Peut-être que vous vous demandiez si maintenant que le monde est ouvert, nous allons suivre notre propre chemin. Mais je ne pense pas. Je vais quand même lui demander d’aller prendre un bon repas avec moi. Nous avons fêté ma remise de diplôme et mon nouveau travail ; nous avons célébré que nous avons été vaccinés. On a pris un verre et puis on s’est dit : « D’accord, si on commence à tout fêter, ce n’est plus une fête.

Beck : Il y a beaucoup à célébrer.

Yéni : La fête devient incontrôlable.

Beck : La façon dont vous devez être amis, c’est presque rétrograde, n’est-ce pas ? La plupart du temps, vous rencontrez quelqu’un dans le monde, au travail, par l’intermédiaire d’autres amis, dans un club ou autre. Et puis, au fur et à mesure que vous les connaîtrez davantage, vous pourriez avoir ces discussions individuelles approfondies.

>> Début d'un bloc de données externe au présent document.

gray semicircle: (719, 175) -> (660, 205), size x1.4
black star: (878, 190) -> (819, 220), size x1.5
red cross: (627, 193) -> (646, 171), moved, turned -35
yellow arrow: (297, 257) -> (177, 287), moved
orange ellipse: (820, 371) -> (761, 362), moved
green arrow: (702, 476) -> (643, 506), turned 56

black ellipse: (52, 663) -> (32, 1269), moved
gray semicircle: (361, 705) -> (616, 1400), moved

Catherine : Nous avons commencé par les discussions approfondies. Nous sommes allés en profondeur tout de suite, parlant de politique, de religion, de famille et de sexe. Nous avons probablement appris à nous connaître mieux et plus rapidement qu’en temps normal. Alors que si ce n’était pas la pandémie, nous aurions probablement commencé à discuter autour d’un café, puis peut-être finalement passé à marcher.

Mais parce que nous avons commencé à marcher, nous avons passé des heures et des heures ensemble. Des milles et des milles. C’est beaucoup de temps à consacrer à parler à quelqu’un.

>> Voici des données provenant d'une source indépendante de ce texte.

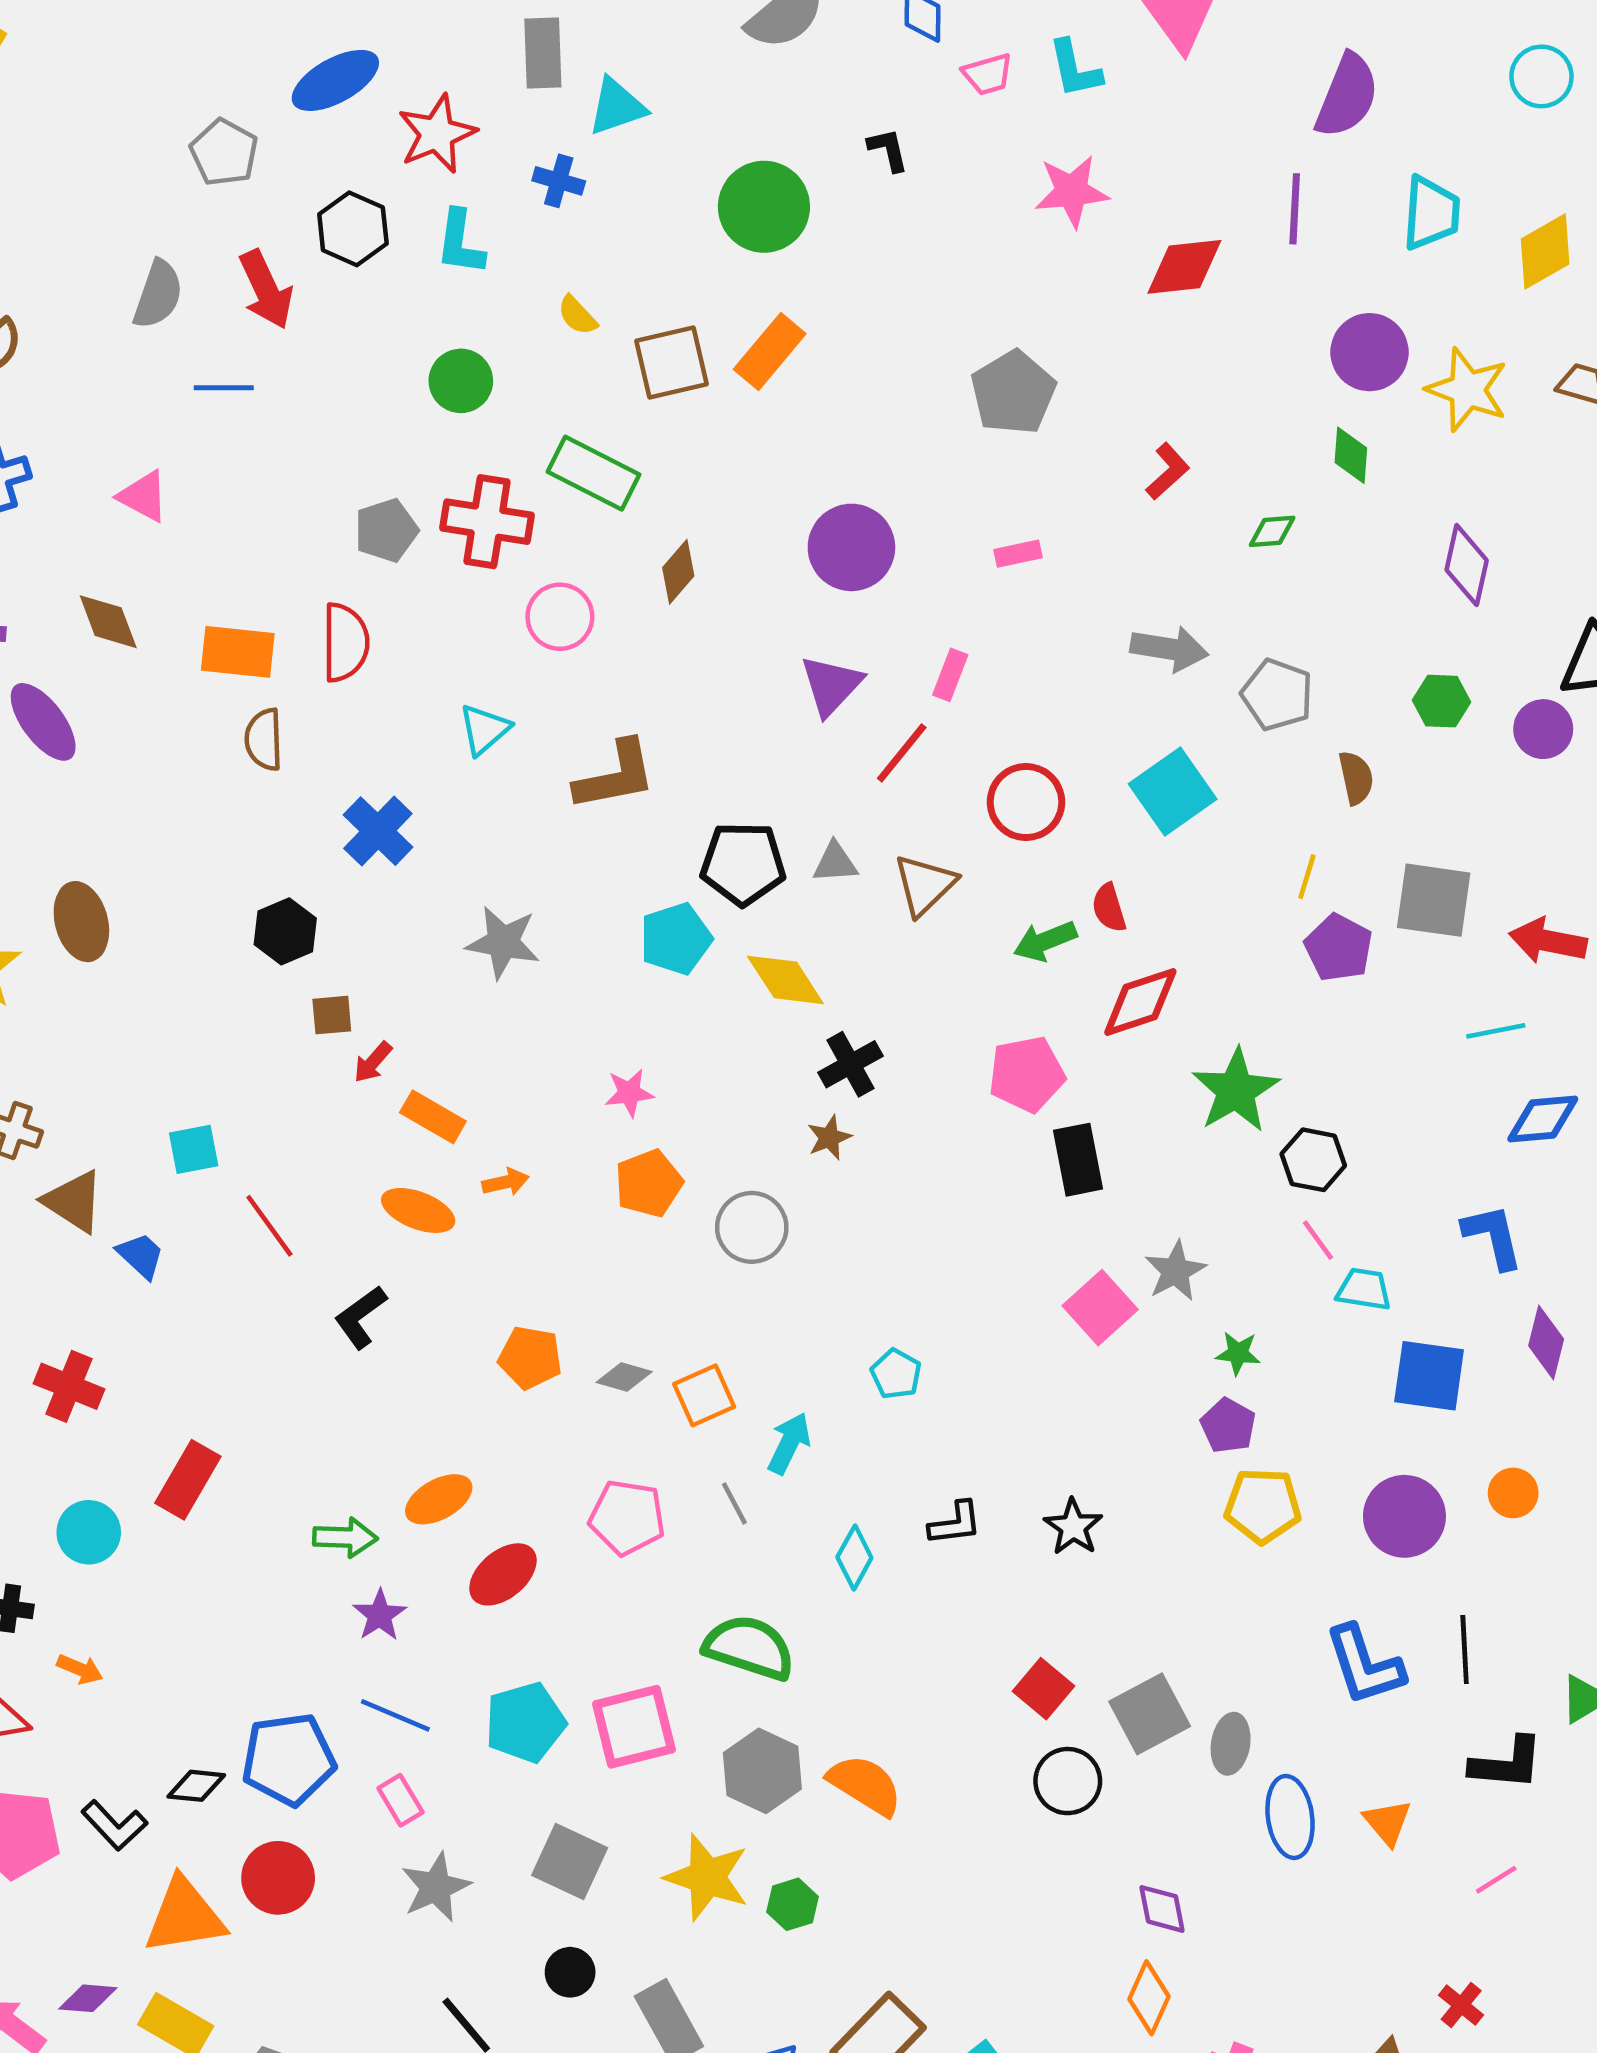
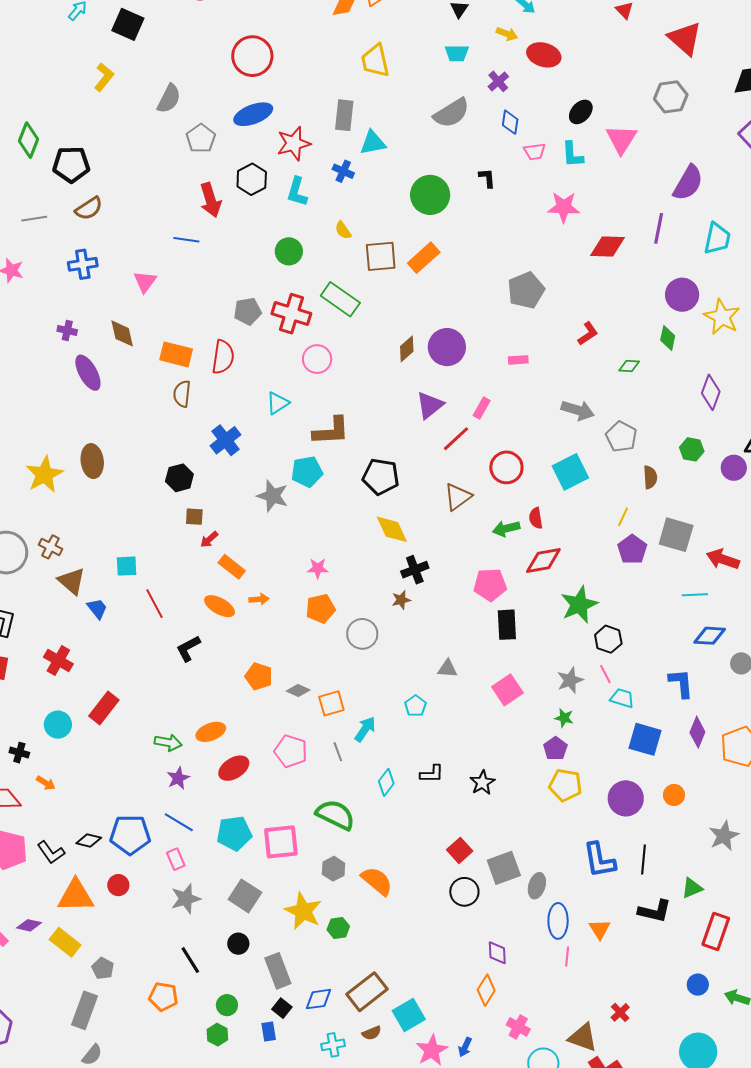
gray semicircle: (158, 294) -> (169, 99), moved
pink triangle: (143, 496) -> (145, 282), turned 30
brown diamond: (678, 572) -> (407, 349), moved
gray triangle: (835, 863) -> (447, 669), moved
cyan pentagon: (676, 939) -> (307, 472), moved
gray star: (1175, 1271) -> (570, 680), moved
gray hexagon: (762, 1771) -> (334, 869), size x0.7
red circle: (278, 1878) -> (118, 885), size x0.7
pink line: (1496, 1880) -> (567, 956), moved, turned -60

Yéni : Librement, car c’est juste nous deux et nous sommes dehors. Personne ne peut nous entendre.

Catherine : C’est la première fois que j’ai une amitié qui commence de cette façon. J’adore ça parce qu’en vieillissant, on se rend compte qu’on n’a pas un temps infini. On va en profiter au maximum.

Il se sentait aussi un peu fragile. Je ne pense pas que nous ayons jamais exprimé cela, mais c’était très effrayant l’été dernier. [I had the] pensée Je ne sais pas si je vais y survivre. Même si nous faisions attention. Je vais donc tirer le meilleur parti de chaque relation. Cela signifie quelque chose pour moi. C’est certainement quelque chose que la pandémie m’a appris : quelles relations sont importantes et la valeur de ces relations. Ceux qui étaient plus décontractés sont tombés. Il n’y a que les connexions vraiment fortes [left]. Mon mari, ma famille, mon meilleur ami.

Yéni : Je suis d’accord. Mon mari est à peu près mon meilleur ami. Nous sommes ensemble depuis 26 ans et pour nous, c’est toujours comme si nous venions de nous marier la semaine dernière. Mais parfois, vous parlez simplement de la même chose et vous ne vous en rendez pas compte. C’était un bon changement pour moi d’avoir quelqu’un qui a de nouvelles idées. Aussi, je pense que cela rend mon mariage plus fort. Parce que je rentre à la maison et je me dis : « Oh, Cathy a lu ce livre et il parle de ceci et de cela. » J’ai donc ces nouvelles histoires à partager avec lui, car je vis de nouvelles expériences en étant avec elle.

Catherine : C’est un très bon point, car une seule personne ne peut jamais répondre à tous vos besoins sociaux et émotionnels. Avoir une amie vraiment forte est vraiment important. J’ai toujours aimé la compagnie des femmes. J’ai toujours ressenti une vraie force là-dedans. Je n’avais plus ça depuis que nous avons déménagé ici, et c’était un grand trou dans ma vie. Et donc cela signifie le monde pour moi, surtout dans une période si difficile.

Beck : C’est une bonne chose que vos iris ne poussent pas dans votre jardin, je suppose.

Catherine : Il est. Parfois, ces choses s’avèrent être une bénédiction.